[Opening Extracted entries section]

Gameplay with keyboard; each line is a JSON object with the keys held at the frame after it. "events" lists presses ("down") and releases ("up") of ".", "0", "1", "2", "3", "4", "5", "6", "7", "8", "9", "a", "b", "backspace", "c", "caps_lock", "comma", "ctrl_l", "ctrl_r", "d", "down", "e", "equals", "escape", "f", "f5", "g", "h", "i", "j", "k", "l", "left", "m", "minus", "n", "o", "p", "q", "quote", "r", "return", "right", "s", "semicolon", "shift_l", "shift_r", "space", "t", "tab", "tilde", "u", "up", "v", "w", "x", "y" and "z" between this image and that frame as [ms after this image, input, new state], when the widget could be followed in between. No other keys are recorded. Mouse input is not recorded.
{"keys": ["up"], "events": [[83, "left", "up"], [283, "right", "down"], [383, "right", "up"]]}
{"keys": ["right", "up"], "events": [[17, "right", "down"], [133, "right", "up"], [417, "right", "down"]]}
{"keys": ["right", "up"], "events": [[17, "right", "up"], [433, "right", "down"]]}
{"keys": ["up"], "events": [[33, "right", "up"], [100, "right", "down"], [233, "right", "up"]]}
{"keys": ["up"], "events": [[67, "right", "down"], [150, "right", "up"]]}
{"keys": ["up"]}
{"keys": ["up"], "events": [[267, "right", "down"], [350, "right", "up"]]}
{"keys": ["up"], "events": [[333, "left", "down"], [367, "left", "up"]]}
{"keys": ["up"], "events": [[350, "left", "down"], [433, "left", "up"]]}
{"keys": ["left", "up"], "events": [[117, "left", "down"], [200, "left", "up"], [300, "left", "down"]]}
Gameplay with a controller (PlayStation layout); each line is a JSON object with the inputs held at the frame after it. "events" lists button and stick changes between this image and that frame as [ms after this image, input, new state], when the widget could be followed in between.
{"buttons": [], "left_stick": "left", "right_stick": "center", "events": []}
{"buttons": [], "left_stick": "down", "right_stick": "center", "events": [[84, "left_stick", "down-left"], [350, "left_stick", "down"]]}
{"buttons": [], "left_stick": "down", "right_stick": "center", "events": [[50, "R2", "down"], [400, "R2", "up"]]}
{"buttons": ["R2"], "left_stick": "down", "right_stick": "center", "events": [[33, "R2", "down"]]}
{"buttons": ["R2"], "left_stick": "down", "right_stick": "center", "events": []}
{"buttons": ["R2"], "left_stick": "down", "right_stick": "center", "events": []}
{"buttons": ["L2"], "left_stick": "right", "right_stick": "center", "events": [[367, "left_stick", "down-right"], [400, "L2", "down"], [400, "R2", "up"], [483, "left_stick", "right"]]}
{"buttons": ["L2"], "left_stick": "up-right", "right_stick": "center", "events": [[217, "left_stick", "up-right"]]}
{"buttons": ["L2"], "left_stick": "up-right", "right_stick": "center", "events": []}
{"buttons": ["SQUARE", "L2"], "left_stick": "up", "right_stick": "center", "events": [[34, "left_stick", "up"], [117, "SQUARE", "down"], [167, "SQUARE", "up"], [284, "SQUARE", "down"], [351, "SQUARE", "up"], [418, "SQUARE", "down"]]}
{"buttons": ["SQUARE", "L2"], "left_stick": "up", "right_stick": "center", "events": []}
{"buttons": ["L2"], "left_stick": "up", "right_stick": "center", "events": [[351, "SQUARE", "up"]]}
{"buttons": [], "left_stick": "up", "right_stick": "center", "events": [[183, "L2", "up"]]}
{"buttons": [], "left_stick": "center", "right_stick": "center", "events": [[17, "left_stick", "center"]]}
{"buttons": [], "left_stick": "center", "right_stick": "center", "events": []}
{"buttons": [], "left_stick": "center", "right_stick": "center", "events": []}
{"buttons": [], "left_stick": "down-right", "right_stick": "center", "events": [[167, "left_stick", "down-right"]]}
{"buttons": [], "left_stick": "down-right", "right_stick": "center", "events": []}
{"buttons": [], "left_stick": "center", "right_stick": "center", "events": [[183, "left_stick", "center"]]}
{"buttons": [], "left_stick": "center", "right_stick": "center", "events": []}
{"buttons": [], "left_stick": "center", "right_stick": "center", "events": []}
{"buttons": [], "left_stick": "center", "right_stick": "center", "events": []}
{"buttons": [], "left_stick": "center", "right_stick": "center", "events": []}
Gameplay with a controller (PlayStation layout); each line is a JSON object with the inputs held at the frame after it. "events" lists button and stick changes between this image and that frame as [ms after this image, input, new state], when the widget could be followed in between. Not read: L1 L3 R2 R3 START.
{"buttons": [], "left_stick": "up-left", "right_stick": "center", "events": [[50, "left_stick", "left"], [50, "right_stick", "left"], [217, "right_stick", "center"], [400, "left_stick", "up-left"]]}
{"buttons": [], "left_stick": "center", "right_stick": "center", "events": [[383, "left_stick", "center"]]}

[Closing Extracted entries section]

What the task asks = Exact repetition of every record is required.

The answer =
Gameplay with keyboard; each line is a JSON object with the keys held at the frame after it. "events" lists presses ("down") and releases ("up") of ".", "0", "1", "2", "3", "4", "5", "6", "7", "8", "9", "a", "b", "backspace", "c", "caps_lock", "comma", "ctrl_l", "ctrl_r", "d", "down", "e", "equals", "escape", "f", "f5", "g", "h", "i", "j", "k", "l", "left", "m", "minus", "n", "o", "p", "q", "quote", "r", "return", "right", "s", "semicolon", "shift_l", "shift_r", "space", "t", "tab", "tilde", "u", "up", "v", "w", "x", "y" and "z" between this image and that frame as [ms after this image, input, new state], when the widget could be followed in between. No other keys are recorded. Mouse input is not recorded.
{"keys": ["up"], "events": [[83, "left", "up"], [283, "right", "down"], [383, "right", "up"]]}
{"keys": ["right", "up"], "events": [[17, "right", "down"], [133, "right", "up"], [417, "right", "down"]]}
{"keys": ["right", "up"], "events": [[17, "right", "up"], [433, "right", "down"]]}
{"keys": ["up"], "events": [[33, "right", "up"], [100, "right", "down"], [233, "right", "up"]]}
{"keys": ["up"], "events": [[67, "right", "down"], [150, "right", "up"]]}
{"keys": ["up"]}
{"keys": ["up"], "events": [[267, "right", "down"], [350, "right", "up"]]}
{"keys": ["up"], "events": [[333, "left", "down"], [367, "left", "up"]]}
{"keys": ["up"], "events": [[350, "left", "down"], [433, "left", "up"]]}
{"keys": ["left", "up"], "events": [[117, "left", "down"], [200, "left", "up"], [300, "left", "down"]]}
Gameplay with a controller (PlayStation layout); each line is a JSON object with the inputs held at the frame after it. "events" lists button and stick changes between this image and that frame as [ms after this image, input, new state], when the widget could be followed in between.
{"buttons": [], "left_stick": "left", "right_stick": "center", "events": []}
{"buttons": [], "left_stick": "down", "right_stick": "center", "events": [[84, "left_stick", "down-left"], [350, "left_stick", "down"]]}
{"buttons": [], "left_stick": "down", "right_stick": "center", "events": [[50, "R2", "down"], [400, "R2", "up"]]}
{"buttons": ["R2"], "left_stick": "down", "right_stick": "center", "events": [[33, "R2", "down"]]}
{"buttons": ["R2"], "left_stick": "down", "right_stick": "center", "events": []}
{"buttons": ["R2"], "left_stick": "down", "right_stick": "center", "events": []}
{"buttons": ["L2"], "left_stick": "right", "right_stick": "center", "events": [[367, "left_stick", "down-right"], [400, "L2", "down"], [400, "R2", "up"], [483, "left_stick", "right"]]}
{"buttons": ["L2"], "left_stick": "up-right", "right_stick": "center", "events": [[217, "left_stick", "up-right"]]}
{"buttons": ["L2"], "left_stick": "up-right", "right_stick": "center", "events": []}
{"buttons": ["SQUARE", "L2"], "left_stick": "up", "right_stick": "center", "events": [[34, "left_stick", "up"], [117, "SQUARE", "down"], [167, "SQUARE", "up"], [284, "SQUARE", "down"], [351, "SQUARE", "up"], [418, "SQUARE", "down"]]}
{"buttons": ["SQUARE", "L2"], "left_stick": "up", "right_stick": "center", "events": []}
{"buttons": ["L2"], "left_stick": "up", "right_stick": "center", "events": [[351, "SQUARE", "up"]]}
{"buttons": [], "left_stick": "up", "right_stick": "center", "events": [[183, "L2", "up"]]}
{"buttons": [], "left_stick": "center", "right_stick": "center", "events": [[17, "left_stick", "center"]]}
{"buttons": [], "left_stick": "center", "right_stick": "center", "events": []}
{"buttons": [], "left_stick": "center", "right_stick": "center", "events": []}
{"buttons": [], "left_stick": "down-right", "right_stick": "center", "events": [[167, "left_stick", "down-right"]]}
{"buttons": [], "left_stick": "down-right", "right_stick": "center", "events": []}
{"buttons": [], "left_stick": "center", "right_stick": "center", "events": [[183, "left_stick", "center"]]}
{"buttons": [], "left_stick": "center", "right_stick": "center", "events": []}
{"buttons": [], "left_stick": "center", "right_stick": "center", "events": []}
{"buttons": [], "left_stick": "center", "right_stick": "center", "events": []}
{"buttons": [], "left_stick": "center", "right_stick": "center", "events": []}
Gameplay with a controller (PlayStation layout); each line is a JSON object with the inputs held at the frame after it. "events" lists button and stick changes between this image and that frame as [ms after this image, input, new state], when the widget could be followed in between. Not read: L1 L3 R2 R3 START.
{"buttons": [], "left_stick": "up-left", "right_stick": "center", "events": [[50, "left_stick", "left"], [50, "right_stick", "left"], [217, "right_stick", "center"], [400, "left_stick", "up-left"]]}
{"buttons": [], "left_stick": "center", "right_stick": "center", "events": [[383, "left_stick", "center"]]}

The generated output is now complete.